__Aim of the exercise__.
Render the material from its first line up to and including the line containing "Tanja_31Jahre, 40 Jahre, aus Merenberg" as a JSON list of strings, one string per line, with blank lines omitted.

__Dataset__.
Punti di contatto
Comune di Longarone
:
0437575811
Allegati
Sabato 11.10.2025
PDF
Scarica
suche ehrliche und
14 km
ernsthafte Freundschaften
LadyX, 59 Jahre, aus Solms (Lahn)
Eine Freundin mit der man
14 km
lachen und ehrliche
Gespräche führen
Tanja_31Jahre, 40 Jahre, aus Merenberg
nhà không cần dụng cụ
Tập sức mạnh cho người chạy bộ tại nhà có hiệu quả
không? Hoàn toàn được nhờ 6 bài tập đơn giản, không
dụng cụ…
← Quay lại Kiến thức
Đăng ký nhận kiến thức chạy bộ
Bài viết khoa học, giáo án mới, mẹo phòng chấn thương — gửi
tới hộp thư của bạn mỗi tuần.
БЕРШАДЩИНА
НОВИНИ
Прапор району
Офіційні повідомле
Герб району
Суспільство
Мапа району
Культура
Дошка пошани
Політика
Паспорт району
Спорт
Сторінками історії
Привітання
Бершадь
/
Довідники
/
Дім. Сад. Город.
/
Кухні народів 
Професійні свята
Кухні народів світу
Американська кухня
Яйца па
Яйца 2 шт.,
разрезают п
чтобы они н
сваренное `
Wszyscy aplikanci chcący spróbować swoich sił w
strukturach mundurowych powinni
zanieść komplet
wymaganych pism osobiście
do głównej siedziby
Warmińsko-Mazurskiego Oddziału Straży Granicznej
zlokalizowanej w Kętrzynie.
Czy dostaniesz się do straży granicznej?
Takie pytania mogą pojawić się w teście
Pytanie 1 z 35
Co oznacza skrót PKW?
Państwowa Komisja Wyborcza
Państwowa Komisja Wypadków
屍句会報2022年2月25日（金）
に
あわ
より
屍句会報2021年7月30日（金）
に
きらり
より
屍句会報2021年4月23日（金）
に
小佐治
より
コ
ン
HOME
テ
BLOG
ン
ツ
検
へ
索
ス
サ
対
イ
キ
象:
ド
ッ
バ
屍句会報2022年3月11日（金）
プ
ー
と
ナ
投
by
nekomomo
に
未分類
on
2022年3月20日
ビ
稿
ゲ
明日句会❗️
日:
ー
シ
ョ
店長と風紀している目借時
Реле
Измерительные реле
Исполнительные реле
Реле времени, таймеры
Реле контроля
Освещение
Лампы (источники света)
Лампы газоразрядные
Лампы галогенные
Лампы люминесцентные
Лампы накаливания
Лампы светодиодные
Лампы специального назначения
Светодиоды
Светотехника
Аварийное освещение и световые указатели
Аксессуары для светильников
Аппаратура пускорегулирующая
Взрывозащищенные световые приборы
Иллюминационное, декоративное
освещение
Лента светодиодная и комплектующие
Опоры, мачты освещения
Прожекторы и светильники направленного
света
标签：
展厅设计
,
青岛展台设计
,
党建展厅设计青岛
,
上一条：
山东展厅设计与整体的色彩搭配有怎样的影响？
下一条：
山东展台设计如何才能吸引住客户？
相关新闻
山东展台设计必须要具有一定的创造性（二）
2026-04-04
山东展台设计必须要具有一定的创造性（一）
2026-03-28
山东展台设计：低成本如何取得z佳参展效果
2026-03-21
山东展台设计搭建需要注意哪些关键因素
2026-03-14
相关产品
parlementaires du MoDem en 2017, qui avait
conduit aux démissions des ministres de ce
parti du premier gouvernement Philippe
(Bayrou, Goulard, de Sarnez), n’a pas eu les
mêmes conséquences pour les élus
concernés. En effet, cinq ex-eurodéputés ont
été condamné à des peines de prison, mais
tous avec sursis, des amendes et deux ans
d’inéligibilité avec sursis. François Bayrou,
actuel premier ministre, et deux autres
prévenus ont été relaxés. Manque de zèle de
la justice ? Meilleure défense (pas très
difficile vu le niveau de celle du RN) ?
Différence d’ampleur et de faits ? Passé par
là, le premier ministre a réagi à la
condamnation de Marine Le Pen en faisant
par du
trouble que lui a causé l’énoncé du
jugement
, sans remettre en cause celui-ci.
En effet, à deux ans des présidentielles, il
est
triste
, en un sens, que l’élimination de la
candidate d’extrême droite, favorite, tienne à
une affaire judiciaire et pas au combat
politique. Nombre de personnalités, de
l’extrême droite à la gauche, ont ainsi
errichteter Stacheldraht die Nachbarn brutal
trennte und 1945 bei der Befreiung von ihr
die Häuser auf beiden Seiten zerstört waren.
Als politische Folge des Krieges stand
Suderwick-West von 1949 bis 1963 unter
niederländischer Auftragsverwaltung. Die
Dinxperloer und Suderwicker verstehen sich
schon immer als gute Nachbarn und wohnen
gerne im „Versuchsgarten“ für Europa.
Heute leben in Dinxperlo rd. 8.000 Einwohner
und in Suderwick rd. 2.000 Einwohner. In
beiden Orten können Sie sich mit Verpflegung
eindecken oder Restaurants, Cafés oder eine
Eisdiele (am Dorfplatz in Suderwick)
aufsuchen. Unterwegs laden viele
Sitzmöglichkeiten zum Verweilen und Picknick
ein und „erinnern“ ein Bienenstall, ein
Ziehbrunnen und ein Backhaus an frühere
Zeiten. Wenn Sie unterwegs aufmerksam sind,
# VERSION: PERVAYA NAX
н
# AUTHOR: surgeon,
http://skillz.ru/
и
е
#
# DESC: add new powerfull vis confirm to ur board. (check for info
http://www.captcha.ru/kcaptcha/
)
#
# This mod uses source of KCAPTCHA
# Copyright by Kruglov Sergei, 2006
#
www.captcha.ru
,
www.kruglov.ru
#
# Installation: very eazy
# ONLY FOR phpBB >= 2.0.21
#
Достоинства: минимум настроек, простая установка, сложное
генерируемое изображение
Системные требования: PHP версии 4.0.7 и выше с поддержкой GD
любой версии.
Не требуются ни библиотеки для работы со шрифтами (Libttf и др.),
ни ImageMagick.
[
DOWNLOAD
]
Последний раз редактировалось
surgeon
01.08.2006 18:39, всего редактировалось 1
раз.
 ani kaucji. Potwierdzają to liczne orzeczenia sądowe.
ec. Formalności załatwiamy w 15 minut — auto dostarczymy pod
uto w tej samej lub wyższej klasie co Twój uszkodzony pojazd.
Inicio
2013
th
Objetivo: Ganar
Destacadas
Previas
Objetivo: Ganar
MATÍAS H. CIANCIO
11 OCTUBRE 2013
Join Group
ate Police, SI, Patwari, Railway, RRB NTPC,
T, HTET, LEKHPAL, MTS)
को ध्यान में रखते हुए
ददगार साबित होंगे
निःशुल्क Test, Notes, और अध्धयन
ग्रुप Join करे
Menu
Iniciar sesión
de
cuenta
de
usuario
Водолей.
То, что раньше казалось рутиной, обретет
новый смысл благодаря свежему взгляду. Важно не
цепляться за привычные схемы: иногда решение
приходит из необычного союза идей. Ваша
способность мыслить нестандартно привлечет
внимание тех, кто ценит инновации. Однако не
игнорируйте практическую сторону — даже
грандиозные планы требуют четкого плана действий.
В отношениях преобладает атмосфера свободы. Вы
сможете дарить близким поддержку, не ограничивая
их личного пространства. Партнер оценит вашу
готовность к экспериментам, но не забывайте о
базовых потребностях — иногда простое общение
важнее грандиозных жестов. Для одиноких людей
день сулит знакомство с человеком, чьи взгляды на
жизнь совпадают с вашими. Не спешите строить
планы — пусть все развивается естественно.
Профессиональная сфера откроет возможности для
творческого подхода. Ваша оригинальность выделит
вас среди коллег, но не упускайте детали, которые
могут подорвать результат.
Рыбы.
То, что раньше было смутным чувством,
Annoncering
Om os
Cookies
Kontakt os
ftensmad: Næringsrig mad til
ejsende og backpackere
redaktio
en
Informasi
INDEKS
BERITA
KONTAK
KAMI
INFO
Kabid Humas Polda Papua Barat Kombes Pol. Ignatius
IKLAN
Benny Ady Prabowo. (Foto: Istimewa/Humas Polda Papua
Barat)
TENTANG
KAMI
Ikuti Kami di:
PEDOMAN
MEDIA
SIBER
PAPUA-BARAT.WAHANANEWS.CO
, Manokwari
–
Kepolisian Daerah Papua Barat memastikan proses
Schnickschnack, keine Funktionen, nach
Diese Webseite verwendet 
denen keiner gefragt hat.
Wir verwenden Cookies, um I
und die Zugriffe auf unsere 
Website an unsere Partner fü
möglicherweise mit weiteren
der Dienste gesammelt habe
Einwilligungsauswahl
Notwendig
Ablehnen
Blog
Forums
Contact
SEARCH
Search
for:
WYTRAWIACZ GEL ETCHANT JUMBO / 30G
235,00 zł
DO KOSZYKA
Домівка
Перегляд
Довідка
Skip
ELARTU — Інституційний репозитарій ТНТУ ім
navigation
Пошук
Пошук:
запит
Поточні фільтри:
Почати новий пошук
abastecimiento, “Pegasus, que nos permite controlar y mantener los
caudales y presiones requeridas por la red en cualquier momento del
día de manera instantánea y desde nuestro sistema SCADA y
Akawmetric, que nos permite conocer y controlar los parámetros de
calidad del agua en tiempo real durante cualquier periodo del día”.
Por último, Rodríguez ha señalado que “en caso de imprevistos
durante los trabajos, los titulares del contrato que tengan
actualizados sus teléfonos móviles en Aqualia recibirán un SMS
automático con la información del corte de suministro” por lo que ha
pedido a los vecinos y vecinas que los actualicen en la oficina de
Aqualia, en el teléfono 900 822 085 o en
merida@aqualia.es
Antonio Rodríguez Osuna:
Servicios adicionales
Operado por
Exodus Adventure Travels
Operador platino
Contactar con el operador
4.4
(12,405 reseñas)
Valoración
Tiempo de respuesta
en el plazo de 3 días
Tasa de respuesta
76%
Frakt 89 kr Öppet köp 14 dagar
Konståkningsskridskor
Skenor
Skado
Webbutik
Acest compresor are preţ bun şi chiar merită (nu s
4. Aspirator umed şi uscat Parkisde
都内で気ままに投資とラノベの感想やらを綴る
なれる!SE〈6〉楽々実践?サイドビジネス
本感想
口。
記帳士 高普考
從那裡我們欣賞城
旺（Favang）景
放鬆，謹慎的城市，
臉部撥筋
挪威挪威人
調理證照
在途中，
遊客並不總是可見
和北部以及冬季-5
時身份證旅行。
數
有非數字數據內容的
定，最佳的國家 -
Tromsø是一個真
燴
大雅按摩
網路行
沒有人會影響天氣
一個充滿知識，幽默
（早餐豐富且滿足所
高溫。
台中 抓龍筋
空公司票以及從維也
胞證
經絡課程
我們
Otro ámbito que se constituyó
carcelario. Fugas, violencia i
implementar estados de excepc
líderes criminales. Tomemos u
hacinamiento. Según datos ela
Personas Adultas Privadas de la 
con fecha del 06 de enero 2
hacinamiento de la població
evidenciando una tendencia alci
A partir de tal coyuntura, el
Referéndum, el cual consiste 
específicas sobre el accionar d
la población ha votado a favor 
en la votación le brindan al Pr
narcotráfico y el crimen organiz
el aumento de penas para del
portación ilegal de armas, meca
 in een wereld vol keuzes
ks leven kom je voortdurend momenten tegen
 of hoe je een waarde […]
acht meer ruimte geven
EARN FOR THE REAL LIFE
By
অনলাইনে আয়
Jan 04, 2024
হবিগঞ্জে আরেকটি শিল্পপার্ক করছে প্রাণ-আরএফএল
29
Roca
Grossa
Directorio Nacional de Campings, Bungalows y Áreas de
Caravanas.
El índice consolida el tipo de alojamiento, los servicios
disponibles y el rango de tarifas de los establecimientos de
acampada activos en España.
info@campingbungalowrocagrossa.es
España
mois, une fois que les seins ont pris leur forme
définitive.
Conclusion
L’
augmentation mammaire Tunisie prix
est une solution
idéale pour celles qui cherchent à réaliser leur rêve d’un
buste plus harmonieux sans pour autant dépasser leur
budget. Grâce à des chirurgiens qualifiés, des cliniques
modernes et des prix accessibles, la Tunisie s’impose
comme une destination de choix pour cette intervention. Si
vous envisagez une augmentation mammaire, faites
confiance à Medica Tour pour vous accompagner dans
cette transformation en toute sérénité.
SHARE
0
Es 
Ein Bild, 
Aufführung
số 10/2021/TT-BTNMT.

__Answer for the task__.
[
  "Punti di contatto",
  "Comune di Longarone",
  ":",
  "0437575811",
  "Allegati",
  "Sabato 11.10.2025",
  "PDF",
  "Scarica",
  "suche ehrliche und",
  "14 km",
  "ernsthafte Freundschaften",
  "LadyX, 59 Jahre, aus Solms (Lahn)",
  "Eine Freundin mit der man",
  "14 km",
  "lachen und ehrliche",
  "Gespräche führen",
  "Tanja_31Jahre, 40 Jahre, aus Merenberg"
]